#### [EXERCISE INSTRUCTIONS]
Can you output every line of the entries below unchanged, keeping each one identical to the original?

#### [Data excerpts]
►

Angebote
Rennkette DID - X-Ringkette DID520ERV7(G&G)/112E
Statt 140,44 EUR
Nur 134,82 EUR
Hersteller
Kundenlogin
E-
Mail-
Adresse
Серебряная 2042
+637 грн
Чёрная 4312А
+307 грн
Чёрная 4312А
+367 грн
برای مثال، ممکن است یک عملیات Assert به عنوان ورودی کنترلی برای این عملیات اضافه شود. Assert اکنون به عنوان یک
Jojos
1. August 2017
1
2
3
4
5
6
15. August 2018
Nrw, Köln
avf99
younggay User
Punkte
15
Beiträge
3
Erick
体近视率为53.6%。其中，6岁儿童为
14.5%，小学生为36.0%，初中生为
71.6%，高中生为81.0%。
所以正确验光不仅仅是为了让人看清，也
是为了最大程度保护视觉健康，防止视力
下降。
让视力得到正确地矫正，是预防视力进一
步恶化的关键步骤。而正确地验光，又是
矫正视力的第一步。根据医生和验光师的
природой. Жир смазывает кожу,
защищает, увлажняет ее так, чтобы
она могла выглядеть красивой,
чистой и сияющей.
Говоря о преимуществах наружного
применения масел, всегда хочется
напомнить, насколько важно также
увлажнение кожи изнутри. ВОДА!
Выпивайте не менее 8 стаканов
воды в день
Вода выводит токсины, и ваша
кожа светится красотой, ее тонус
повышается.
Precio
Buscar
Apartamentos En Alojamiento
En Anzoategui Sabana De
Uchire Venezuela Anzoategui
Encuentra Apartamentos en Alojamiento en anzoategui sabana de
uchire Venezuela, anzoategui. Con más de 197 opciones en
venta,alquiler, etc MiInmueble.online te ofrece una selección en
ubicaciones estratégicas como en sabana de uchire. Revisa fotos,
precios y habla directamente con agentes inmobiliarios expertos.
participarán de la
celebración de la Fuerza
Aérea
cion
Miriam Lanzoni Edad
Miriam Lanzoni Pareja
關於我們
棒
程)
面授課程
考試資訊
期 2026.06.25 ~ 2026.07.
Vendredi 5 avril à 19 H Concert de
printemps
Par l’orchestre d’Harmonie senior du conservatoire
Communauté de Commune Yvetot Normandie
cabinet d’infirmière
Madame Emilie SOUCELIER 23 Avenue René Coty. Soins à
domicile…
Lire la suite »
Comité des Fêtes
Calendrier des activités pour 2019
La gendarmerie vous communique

◄

#### [EXERCISE OUTPUT]
Angebote
Rennkette DID - X-Ringkette DID520ERV7(G&G)/112E
Statt 140,44 EUR
Nur 134,82 EUR
Hersteller
Kundenlogin
E-
Mail-
Adresse
Серебряная 2042
+637 грн
Чёрная 4312А
+307 грн
Чёрная 4312А
+367 грн
برای مثال، ممکن است یک عملیات Assert به عنوان ورودی کنترلی برای این عملیات اضافه شود. Assert اکنون به عنوان یک
Jojos
1. August 2017
1
2
3
4
5
6
15. August 2018
Nrw, Köln
avf99
younggay User
Punkte
15
Beiträge
3
Erick
体近视率为53.6%。其中，6岁儿童为
14.5%，小学生为36.0%，初中生为
71.6%，高中生为81.0%。
所以正确验光不仅仅是为了让人看清，也
是为了最大程度保护视觉健康，防止视力
下降。
让视力得到正确地矫正，是预防视力进一
步恶化的关键步骤。而正确地验光，又是
矫正视力的第一步。根据医生和验光师的
природой. Жир смазывает кожу,
защищает, увлажняет ее так, чтобы
она могла выглядеть красивой,
чистой и сияющей.
Говоря о преимуществах наружного
применения масел, всегда хочется
напомнить, насколько важно также
увлажнение кожи изнутри. ВОДА!
Выпивайте не менее 8 стаканов
воды в день
Вода выводит токсины, и ваша
кожа светится красотой, ее тонус
повышается.
Precio
Buscar
Apartamentos En Alojamiento
En Anzoategui Sabana De
Uchire Venezuela Anzoategui
Encuentra Apartamentos en Alojamiento en anzoategui sabana de
uchire Venezuela, anzoategui. Con más de 197 opciones en
venta,alquiler, etc MiInmueble.online te ofrece una selección en
ubicaciones estratégicas como en sabana de uchire. Revisa fotos,
precios y habla directamente con agentes inmobiliarios expertos.
participarán de la
celebración de la Fuerza
Aérea
cion
Miriam Lanzoni Edad
Miriam Lanzoni Pareja
關於我們
棒
程)
面授課程
考試資訊
期 2026.06.25 ~ 2026.07.
Vendredi 5 avril à 19 H Concert de
printemps
Par l’orchestre d’Harmonie senior du conservatoire
Communauté de Commune Yvetot Normandie
cabinet d’infirmière
Madame Emilie SOUCELIER 23 Avenue René Coty. Soins à
domicile…
Lire la suite »
Comité des Fêtes
Calendrier des activités pour 2019
La gendarmerie vous communique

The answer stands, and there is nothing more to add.